The data below holds a line containing "экскаваторного ковша емк" and a line containing "spánek a noční regeneraci"; please quote exactly those two lines and every line between them, and nothing else.

Collected data:
========================

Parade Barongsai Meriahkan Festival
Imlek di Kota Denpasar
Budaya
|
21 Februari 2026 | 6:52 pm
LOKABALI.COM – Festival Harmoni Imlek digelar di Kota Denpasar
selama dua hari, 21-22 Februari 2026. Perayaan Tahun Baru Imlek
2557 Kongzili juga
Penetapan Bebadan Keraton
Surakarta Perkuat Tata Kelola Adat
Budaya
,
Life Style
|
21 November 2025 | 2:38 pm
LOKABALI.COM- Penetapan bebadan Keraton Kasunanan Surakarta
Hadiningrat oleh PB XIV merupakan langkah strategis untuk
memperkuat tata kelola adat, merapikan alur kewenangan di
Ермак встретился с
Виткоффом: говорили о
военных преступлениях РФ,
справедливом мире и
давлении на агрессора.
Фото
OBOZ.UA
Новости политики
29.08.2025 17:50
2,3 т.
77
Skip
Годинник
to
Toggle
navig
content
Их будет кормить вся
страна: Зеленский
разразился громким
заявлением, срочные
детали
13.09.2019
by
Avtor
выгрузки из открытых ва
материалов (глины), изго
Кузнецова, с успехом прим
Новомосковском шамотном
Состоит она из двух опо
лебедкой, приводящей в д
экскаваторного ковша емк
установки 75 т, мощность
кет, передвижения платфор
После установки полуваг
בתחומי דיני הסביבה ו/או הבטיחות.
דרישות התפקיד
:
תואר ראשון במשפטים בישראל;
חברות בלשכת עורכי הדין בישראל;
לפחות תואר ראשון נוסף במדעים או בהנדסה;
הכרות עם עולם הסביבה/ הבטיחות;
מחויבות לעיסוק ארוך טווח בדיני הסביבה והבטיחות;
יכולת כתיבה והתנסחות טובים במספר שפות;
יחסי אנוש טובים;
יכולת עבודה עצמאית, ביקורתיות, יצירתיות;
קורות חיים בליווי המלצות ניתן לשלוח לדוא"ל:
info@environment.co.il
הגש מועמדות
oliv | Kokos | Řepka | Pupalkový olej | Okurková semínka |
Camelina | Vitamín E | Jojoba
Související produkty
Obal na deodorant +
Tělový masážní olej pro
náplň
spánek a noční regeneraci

========================

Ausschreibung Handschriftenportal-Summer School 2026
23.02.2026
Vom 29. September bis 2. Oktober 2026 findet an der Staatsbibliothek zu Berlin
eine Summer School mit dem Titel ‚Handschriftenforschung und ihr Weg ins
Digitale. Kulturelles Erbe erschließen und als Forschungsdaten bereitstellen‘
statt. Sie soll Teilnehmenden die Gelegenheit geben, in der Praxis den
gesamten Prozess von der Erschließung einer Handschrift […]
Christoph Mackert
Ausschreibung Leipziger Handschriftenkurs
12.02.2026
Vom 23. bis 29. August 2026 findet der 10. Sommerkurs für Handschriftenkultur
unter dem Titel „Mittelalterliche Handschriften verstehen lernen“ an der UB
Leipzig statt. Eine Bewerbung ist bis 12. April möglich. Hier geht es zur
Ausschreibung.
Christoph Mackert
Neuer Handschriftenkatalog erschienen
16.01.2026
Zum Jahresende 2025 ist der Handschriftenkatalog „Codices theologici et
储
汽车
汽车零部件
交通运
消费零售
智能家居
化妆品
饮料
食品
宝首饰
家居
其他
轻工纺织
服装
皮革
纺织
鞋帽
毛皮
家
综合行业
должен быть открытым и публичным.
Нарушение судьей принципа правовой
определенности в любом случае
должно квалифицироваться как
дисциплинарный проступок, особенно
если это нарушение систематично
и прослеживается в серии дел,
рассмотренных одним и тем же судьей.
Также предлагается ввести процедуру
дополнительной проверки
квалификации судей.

========================

- [Written response]:
экскаваторного ковша емк
установки 75 т, мощность
кет, передвижения платфор
После установки полуваг
בתחומי דיני הסביבה ו/או הבטיחות.
דרישות התפקיד
:
תואר ראשון במשפטים בישראל;
חברות בלשכת עורכי הדין בישראל;
לפחות תואר ראשון נוסף במדעים או בהנדסה;
הכרות עם עולם הסביבה/ הבטיחות;
מחויבות לעיסוק ארוך טווח בדיני הסביבה והבטיחות;
יכולת כתיבה והתנסחות טובים במספר שפות;
יחסי אנוש טובים;
יכולת עבודה עצמאית, ביקורתיות, יצירתיות;
קורות חיים בליווי המלצות ניתן לשלוח לדוא"ל:
info@environment.co.il
הגש מועמדות
oliv | Kokos | Řepka | Pupalkový olej | Okurková semínka |
Camelina | Vitamín E | Jojoba
Související produkty
Obal na deodorant +
Tělový masážní olej pro
náplň
spánek a noční regeneraci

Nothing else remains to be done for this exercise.